Radio station in South Lake Tahoe, California

KTHO (590 AM) was a commercial radio station licensed to South Lake Tahoe, California, United States, and served the Lake Tahoe Basin-Reno–Sparks metropolitan area. Last broadcasting a classic hits radio format, it also simulcast on South Lake Tahoe-based FM translator K241BK on 96.1 MHz.

The stations licenses were cancelled by the Federal Communications Commission on November 15, 2021, by letter to the licensee.

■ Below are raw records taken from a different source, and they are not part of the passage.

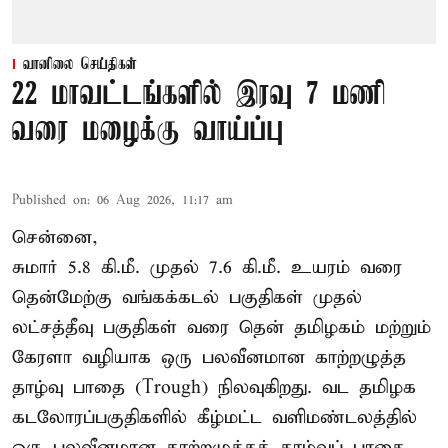
வானிலை செய்திகள்
22 மாவட்டங்களில் இரவு 7 மணி
வரை மழைக்கு வாய்ப்பு
Published on
:
06 Aug 2026, 11:17 am
சென்னை,
சுமார் 5.8 கி.மீ. முதல் 7.6 கி.மீ. உயரம் வரை
தென்மேற்கு வங்கக்கடல் பகுதிகள் முதல்
லட்சத்தீவு பகுதிகள் வரை தென் தமிழகம் மற்றும்
கேரளா வழியாக ஒரு பலவீனமான காற்றழுத்த
தாழ்வு பாதை (Trough) நிலவுகிறது. வட தமிழக
கடலோரப்பகுதிகளில் கீழ்மட்ட வளிமண்டலத்தில்
ஒரு பலவீனமான காற்றழுத்தத் தாழ்வுப் பாதை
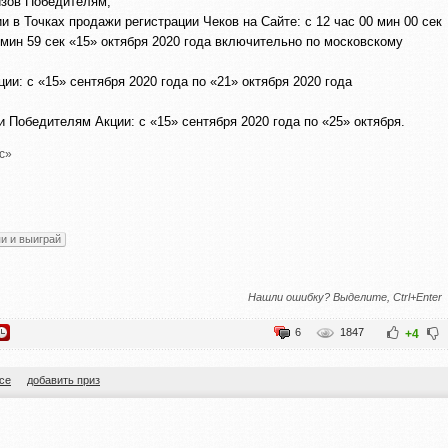
изов Победителям;
 в Точках продажи регистрации Чеков на Сайте: с 12 час 00 мин 00 сек
9 мин 59 сек «15» октября 2020 года включительно по московскому
и: с «15» сентября 2020 года по «21» октября 2020 года
 Победителям Акции: с «15» сентября 2020 года по «25» октября.
с»
пи и выиграй
Нашли ошибку? Выделите, Ctrl+Enter
6
1847
+4
се
добавить приз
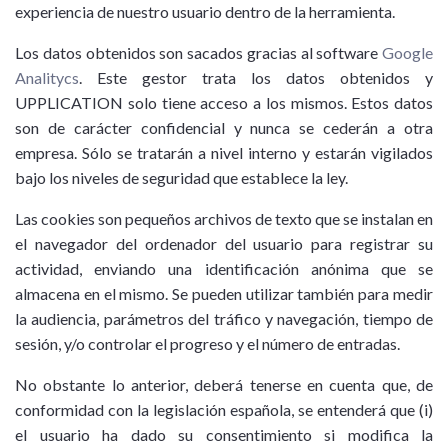
experiencia de nuestro usuario dentro de la herramienta.
Los datos obtenidos son sacados gracias al software
Google
Analitycs
. Este gestor trata los datos obtenidos y
UPPLICATION solo tiene acceso a los mismos. Estos datos
son de carácter confidencial y nunca se cederán a otra
empresa. Sólo se tratarán a nivel interno y estarán vigilados
bajo los niveles de seguridad que establece la ley.
Las cookies son pequeños archivos de texto que se instalan en
el navegador del ordenador del usuario para registrar su
actividad, enviando una identificación anónima que se
almacena en el mismo. Se pueden utilizar también para medir
la audiencia, parámetros del tráfico y navegación, tiempo de
sesión, y/o controlar el progreso y el número de entradas.
No obstante lo anterior, deberá tenerse en cuenta que, de
conformidad con la legislación española, se entenderá que (i)
el usuario ha dado su consentimiento si modifica la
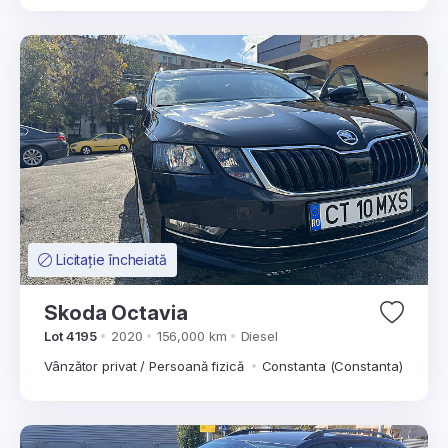
Licitație încheiată
Skoda Octavia
Lot 4195
2020
156,000 km
Diesel
Vânzător privat / Persoană fizică
Constanta (Constanta)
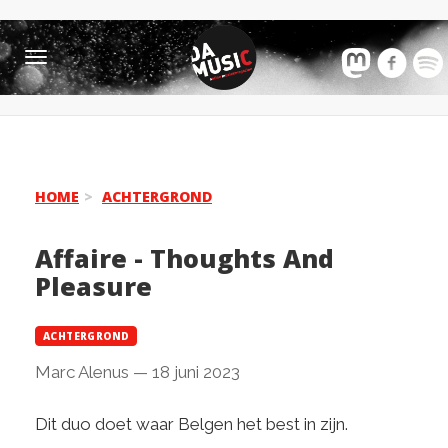
Toggle
navigation
HOME
ACHTERGROND
Affaire - Thoughts And
Pleasure
ACHTERGROND
Marc Alenus
—
18 juni 2023
Dit duo doet waar Belgen het best in zijn.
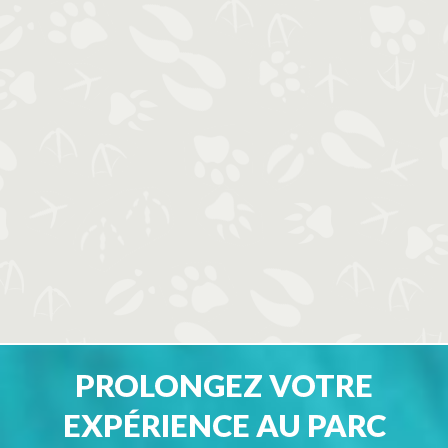
PROLONGEZ VOTRE
EXPÉRIENCE AU PARC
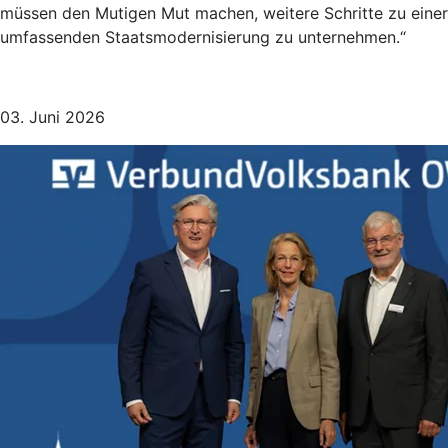
müssen den Mutigen Mut machen, weitere Schritte zu einer
umfassenden Staatsmodernisierung zu unternehmen.“
03. Juni 2026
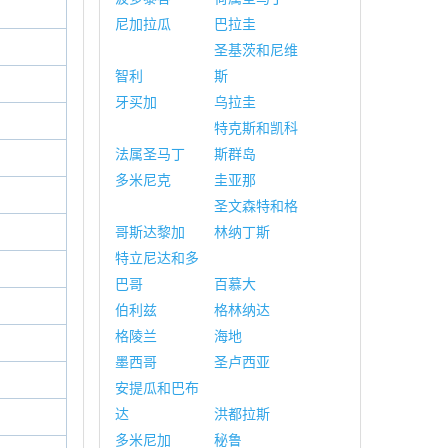
尼加拉瓜
巴拉圭
圣基茨和尼维
智利
斯
牙买加
乌拉圭
特克斯和凯科
法属圣马丁
斯群岛
多米尼克
圭亚那
圣文森特和格
哥斯达黎加
林纳丁斯
特立尼达和多
巴哥
百慕大
伯利兹
格林纳达
格陵兰
海地
墨西哥
圣卢西亚
安提瓜和巴布
达
洪都拉斯
多米尼加
秘鲁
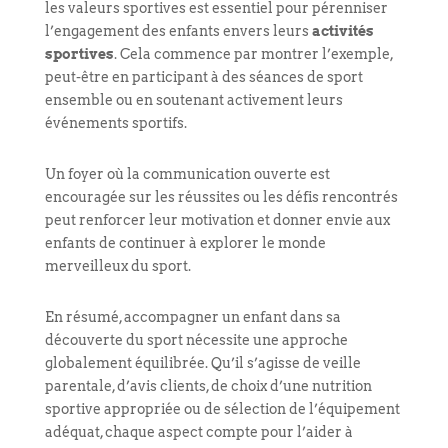
les valeurs sportives est essentiel pour pérenniser
l’engagement des enfants envers leurs
activités
sportives
. Cela commence par montrer l’exemple,
peut-être en participant à des séances de sport
ensemble ou en soutenant activement leurs
événements sportifs.
Un foyer où la communication ouverte est
encouragée sur les réussites ou les défis rencontrés
peut renforcer leur motivation et donner envie aux
enfants de continuer à explorer le monde
merveilleux du sport.
En résumé, accompagner un enfant dans sa
découverte du sport nécessite une approche
globalement équilibrée. Qu’il s’agisse de veille
parentale, d’avis clients, de choix d’une nutrition
sportive appropriée ou de sélection de l’équipement
adéquat, chaque aspect compte pour l’aider à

The station's license was last held by International Aerospace Solutions, Inc., a company owned by long-time Southern California broadcaster Darrell Wampler. After he took over operations of KTHO, Wampler retained KTHO operations manager Ed Crook and employed local Lake Tahoe radio personalities Paul Middlebrook as a media consultant, Bill Kingman as a technical advisor and Curtis Fong as on-air personality. Wampler was also heard on the station under his radio air name, "The Insane Darrell Wayne".

==History==
The station first signed on the air on March 17, 1963, broadcasting middle of the road music and local news. On April 12, 1966, an FM sister station signed on at 103.1 MHz (today 102.9 KWYL). In March 2009, KTHO changed its format to classic rock, using the identification "590 K-Tahoe."

After the addition of an FM translator, making the station available on both FM and AM radio, the format moved to a more mass-appeal classic hits sound, focusing on the top songs of the 1970s and 80s.

On November 15, 2021, the FCC notified licensee International Aerospace Solutions (IAS) that the licenses of KTHO and associated translator K241BK had been cancelled. In its letter, the Commission presented information stating that while the AM signal had been off air due to the seizure of transmission equipment (due to nonpayment of tower rent), the FM translator had been heard on-air. IAS' legal representation had advised in October 2021 that the station had been operating from an unauthorized location.

In January 2022 KTHO switched to Ktahoe.com becoming an internet radio station playing rock and talk serving South Lake Tahoe, CA.